What is expected
Could you copy the records below exactly, keeping none of the images?

(Stored data)
—————
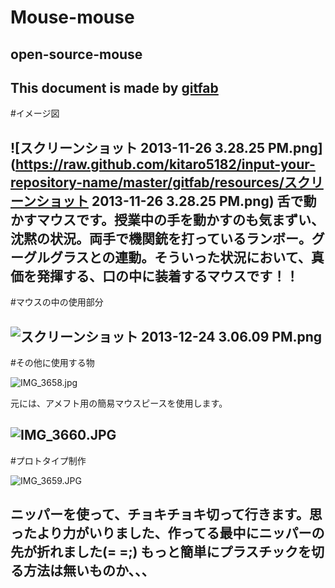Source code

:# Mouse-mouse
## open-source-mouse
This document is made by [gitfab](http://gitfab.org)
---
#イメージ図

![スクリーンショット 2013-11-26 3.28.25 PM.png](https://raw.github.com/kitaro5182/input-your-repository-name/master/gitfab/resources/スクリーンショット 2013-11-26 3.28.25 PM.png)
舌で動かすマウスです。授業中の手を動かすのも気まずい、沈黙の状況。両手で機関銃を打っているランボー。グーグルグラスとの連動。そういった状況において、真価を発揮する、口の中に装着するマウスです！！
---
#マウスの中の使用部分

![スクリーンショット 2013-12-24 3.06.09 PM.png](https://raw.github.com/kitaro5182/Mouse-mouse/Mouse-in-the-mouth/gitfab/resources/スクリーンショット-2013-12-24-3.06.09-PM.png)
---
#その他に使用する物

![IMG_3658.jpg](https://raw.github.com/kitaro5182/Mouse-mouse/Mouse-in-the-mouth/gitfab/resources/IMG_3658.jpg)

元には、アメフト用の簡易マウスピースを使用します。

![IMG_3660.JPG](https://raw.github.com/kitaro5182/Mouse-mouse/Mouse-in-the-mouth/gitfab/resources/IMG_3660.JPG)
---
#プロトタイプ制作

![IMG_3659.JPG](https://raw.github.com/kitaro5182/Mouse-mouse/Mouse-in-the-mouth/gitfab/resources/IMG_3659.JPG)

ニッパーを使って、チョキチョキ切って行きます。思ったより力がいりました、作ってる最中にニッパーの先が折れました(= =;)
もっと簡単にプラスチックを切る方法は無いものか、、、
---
—————
Answer to the problem
Source code

:# Mouse-mouse
## open-source-mouse
This document is made by [gitfab](http://gitfab.org)
---
#イメージ図

![スクリーンショット 2013-11-26 3.28.25 PM.png](https://raw.github.com/kitaro5182/input-your-repository-name/master/gitfab/resources/スクリーンショット 2013-11-26 3.28.25 PM.png)
舌で動かすマウスです。授業中の手を動かすのも気まずい、沈黙の状況。両手で機関銃を打っているランボー。グーグルグラスとの連動。そういった状況において、真価を発揮する、口の中に装着するマウスです！！
---
#マウスの中の使用部分

![スクリーンショット 2013-12-24 3.06.09 PM.png](https://raw.github.com/kitaro5182/Mouse-mouse/Mouse-in-the-mouth/gitfab/resources/スクリーンショット-2013-12-24-3.06.09-PM.png)
---
#その他に使用する物

![IMG_3658.jpg](https://raw.github.com/kitaro5182/Mouse-mouse/Mouse-in-the-mouth/gitfab/resources/IMG_3658.jpg)

元には、アメフト用の簡易マウスピースを使用します。

![IMG_3660.JPG](https://raw.github.com/kitaro5182/Mouse-mouse/Mouse-in-the-mouth/gitfab/resources/IMG_3660.JPG)
---
#プロトタイプ制作

![IMG_3659.JPG](https://raw.github.com/kitaro5182/Mouse-mouse/Mouse-in-the-mouth/gitfab/resources/IMG_3659.JPG)

ニッパーを使って、チョキチョキ切って行きます。思ったより力がいりました、作ってる最中にニッパーの先が折れました(= =;)
もっと簡単にプラスチックを切る方法は無いものか、、、
---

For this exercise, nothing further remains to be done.